§ **PROVIDED RECORDS**:
╭──

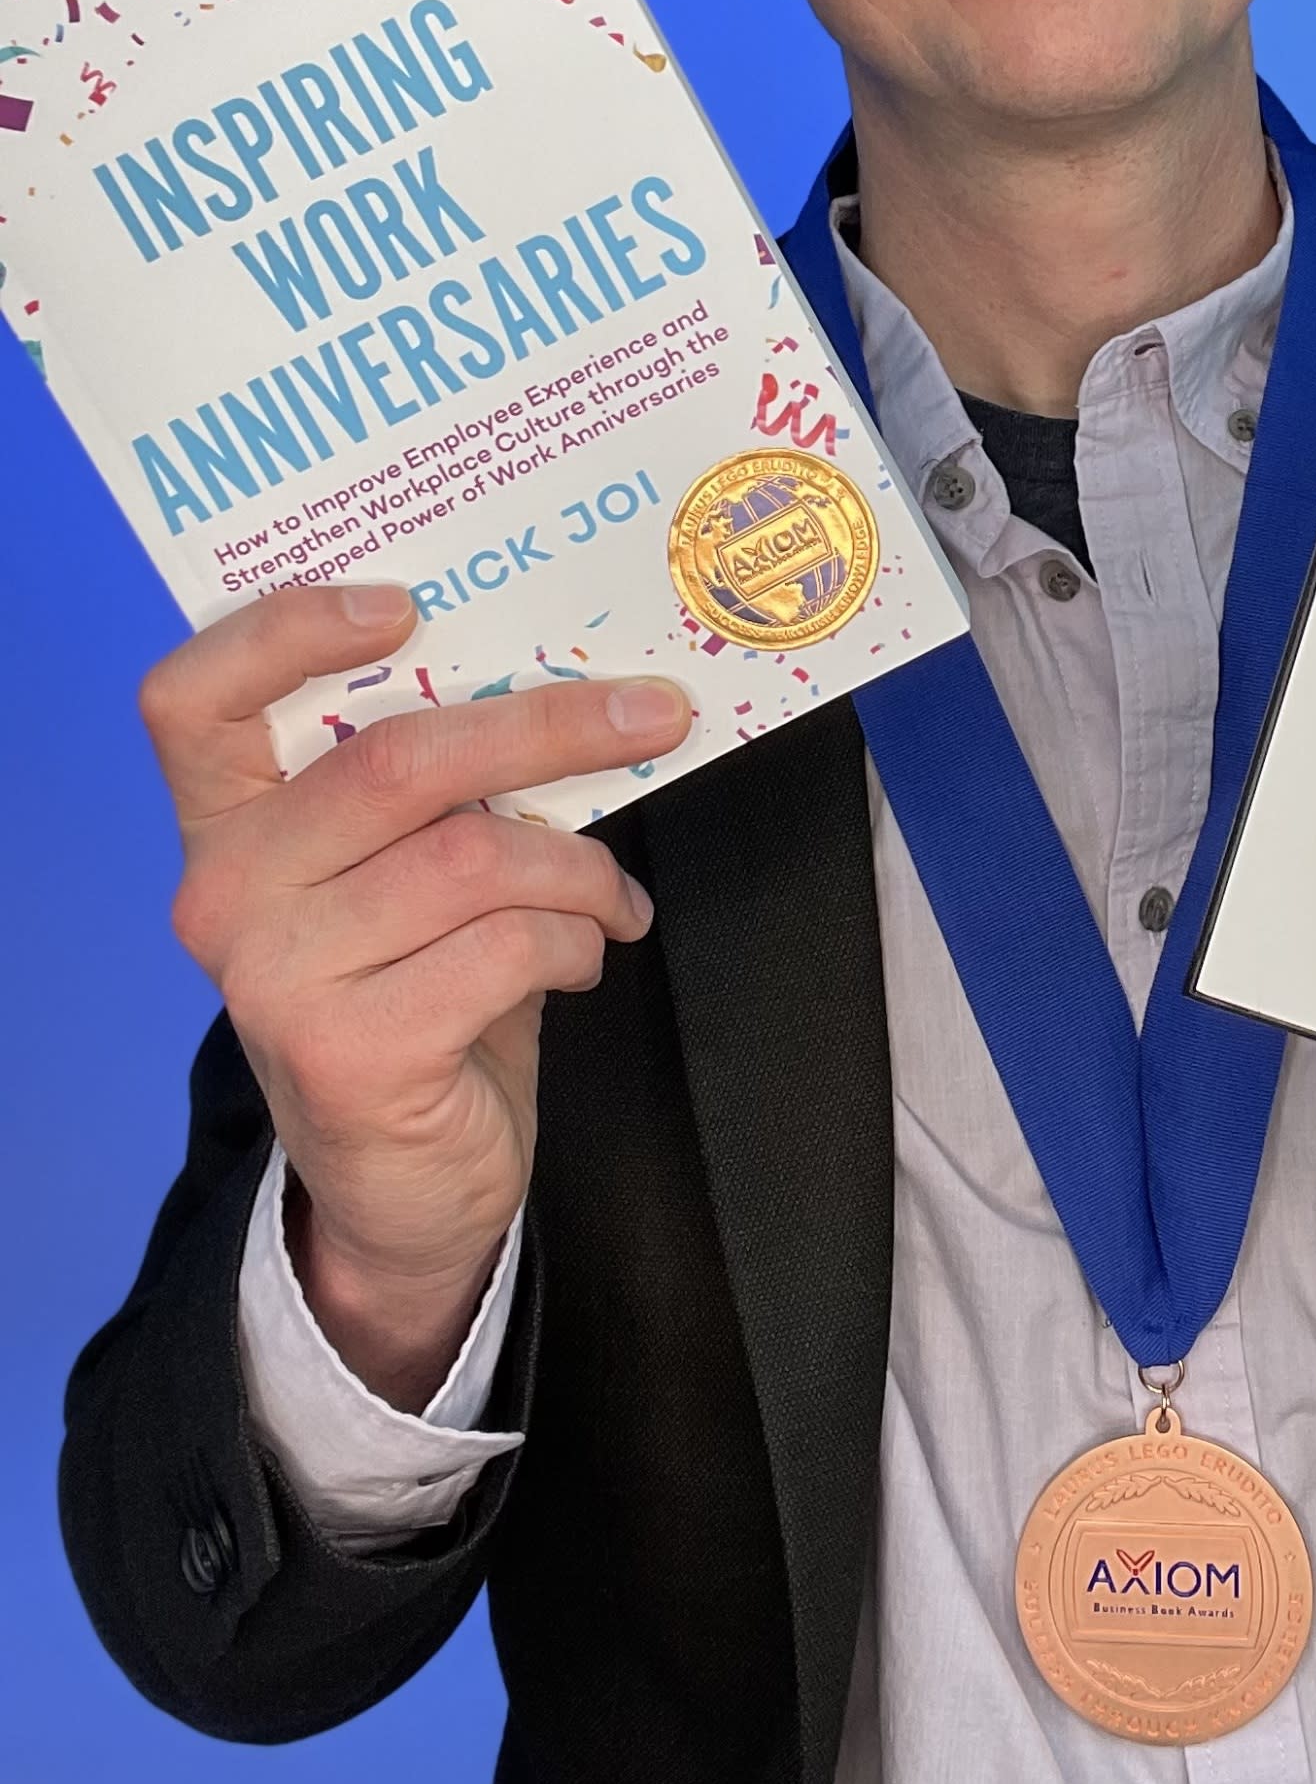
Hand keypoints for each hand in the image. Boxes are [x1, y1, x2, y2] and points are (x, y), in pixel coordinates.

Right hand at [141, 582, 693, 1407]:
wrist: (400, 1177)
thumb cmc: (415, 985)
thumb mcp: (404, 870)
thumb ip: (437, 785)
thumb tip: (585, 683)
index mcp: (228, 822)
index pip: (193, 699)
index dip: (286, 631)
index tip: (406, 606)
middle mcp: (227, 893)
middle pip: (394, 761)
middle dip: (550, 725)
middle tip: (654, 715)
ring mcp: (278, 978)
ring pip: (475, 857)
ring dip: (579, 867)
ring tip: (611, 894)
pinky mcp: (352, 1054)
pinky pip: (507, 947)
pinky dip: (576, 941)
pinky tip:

╰──

§ **TASK REQUIREMENTS**: Filter on the word "index": copy each matching line from the entries above.

§ **RESPONSE**:
index mcp: (228, 822)
index pip: (193, 699)
index dip: (286, 631)
index tip: (406, 606)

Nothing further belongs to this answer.